Dwinita Larasati (born December 28, 1972), who also uses the diminutive Tita Larasati, is an Indonesian industrial designer and cartoonist. She is a lecturer in industrial design at the Bandung Institute of Technology (ITB) and her design work focuses on sustainability and the use of bamboo. As an artist and publisher, she is a pioneer in the "graphic diary" genre of autobiographical Indonesian comics.

==Biography==
Larasati was born in Jakarta and studied at the Bandung Institute of Technology in Bandung. She earned a master's degree from the Design Academy Eindhoven and a doctorate from the Delft University of Technology in 2007.

She began drawing in 1995 while on a design internship in Germany in order to keep in touch with her family. She later said “I was too lazy to write" so she began faxing them autobiographical comics which were photocopied and given to family and friends by her mother.

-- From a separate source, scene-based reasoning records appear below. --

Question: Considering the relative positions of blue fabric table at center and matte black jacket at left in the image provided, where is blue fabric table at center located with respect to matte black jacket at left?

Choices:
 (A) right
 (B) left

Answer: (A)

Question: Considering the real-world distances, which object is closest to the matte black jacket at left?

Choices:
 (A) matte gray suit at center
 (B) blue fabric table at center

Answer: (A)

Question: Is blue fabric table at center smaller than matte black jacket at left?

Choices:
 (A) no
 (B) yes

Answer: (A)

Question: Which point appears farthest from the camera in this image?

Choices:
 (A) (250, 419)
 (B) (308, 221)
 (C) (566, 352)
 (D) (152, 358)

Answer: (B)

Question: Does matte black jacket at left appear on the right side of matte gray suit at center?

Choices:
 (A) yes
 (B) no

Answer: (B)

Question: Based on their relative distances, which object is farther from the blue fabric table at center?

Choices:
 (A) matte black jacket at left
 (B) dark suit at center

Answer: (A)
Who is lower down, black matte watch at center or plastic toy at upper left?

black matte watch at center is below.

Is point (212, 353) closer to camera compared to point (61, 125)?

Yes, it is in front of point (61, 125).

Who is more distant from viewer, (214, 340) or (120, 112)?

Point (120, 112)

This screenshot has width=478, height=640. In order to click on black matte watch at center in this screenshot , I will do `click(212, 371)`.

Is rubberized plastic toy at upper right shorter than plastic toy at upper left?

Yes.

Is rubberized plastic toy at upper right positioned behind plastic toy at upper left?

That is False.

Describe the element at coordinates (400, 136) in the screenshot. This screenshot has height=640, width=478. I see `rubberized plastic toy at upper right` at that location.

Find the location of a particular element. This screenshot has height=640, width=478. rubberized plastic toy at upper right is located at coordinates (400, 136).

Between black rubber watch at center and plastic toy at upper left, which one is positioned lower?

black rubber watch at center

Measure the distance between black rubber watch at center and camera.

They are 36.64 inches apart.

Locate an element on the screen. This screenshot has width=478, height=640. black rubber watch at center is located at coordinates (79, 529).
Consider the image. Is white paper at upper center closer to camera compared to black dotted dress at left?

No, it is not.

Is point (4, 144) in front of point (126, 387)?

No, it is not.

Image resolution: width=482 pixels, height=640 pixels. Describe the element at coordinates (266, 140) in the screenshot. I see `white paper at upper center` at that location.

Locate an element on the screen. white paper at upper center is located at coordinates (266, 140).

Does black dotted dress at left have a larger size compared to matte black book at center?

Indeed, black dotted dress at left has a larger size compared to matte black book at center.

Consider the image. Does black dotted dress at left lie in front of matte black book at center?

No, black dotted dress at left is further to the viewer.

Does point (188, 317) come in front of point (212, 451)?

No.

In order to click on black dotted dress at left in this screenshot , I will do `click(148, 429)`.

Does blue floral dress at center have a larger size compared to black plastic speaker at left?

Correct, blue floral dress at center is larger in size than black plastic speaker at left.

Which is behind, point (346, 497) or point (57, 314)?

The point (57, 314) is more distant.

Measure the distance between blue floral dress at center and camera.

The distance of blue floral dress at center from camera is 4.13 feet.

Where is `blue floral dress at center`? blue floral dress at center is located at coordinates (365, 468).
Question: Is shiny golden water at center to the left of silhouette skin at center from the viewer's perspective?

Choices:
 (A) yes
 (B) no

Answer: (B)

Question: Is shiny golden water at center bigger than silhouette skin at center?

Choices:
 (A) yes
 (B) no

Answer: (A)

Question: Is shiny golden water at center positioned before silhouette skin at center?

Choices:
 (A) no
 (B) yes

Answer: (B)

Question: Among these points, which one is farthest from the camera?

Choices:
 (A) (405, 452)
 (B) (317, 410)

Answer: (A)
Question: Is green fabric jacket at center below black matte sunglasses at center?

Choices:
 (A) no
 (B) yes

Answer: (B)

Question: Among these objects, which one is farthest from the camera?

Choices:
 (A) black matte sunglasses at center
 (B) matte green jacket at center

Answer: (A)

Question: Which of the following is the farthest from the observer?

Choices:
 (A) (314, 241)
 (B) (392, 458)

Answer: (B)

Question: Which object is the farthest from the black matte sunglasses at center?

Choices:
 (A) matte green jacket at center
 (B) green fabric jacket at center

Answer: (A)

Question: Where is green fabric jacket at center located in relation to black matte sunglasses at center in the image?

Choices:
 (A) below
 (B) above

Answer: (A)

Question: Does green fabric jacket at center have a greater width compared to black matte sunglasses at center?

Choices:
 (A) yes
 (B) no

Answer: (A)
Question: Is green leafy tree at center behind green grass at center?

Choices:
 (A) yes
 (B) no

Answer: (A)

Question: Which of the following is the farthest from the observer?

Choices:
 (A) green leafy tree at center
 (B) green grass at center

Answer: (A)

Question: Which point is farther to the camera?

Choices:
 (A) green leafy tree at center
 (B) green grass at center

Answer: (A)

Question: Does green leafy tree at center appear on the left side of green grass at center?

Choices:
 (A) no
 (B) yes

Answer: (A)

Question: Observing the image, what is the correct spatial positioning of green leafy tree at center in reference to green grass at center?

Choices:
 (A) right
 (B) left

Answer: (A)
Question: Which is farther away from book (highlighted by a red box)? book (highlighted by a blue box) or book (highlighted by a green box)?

After her return to Indonesia, she co-founded Curhat Anak Bangsa ("Outpouring of a Nation") with Rony Amandi in 2008, which published graphic diary comics by herself and other women like Sheila Rooswitha Putri and Azisa Noor. Four of Larasati's graphic diary works were published by CAB: Curhat Tita (Tita Tells Her Stories), Transition, Back in Bandung, and Kidstuff. Back in Bandung was the first Indonesian comic book translated into another language, published in French as Retour à Bandung in 2016 by Editions çà et là. Many of her works center on her struggles as an expatriate in Europe and returning to Indonesia after a lengthy absence. She has been cited as a key female Indonesian comics artist who has not been influenced by Japanese manga.

Larasati is the general secretary and one of the founders of the Bandung Creative City Forum (BCCF). She is also chair of the Bandung Creative Economy Committee.

In 2024 she was one of many staff who received long service awards from Reini Wirahadikusumah the rector of the Institut Teknologi Bandung on Independence Day.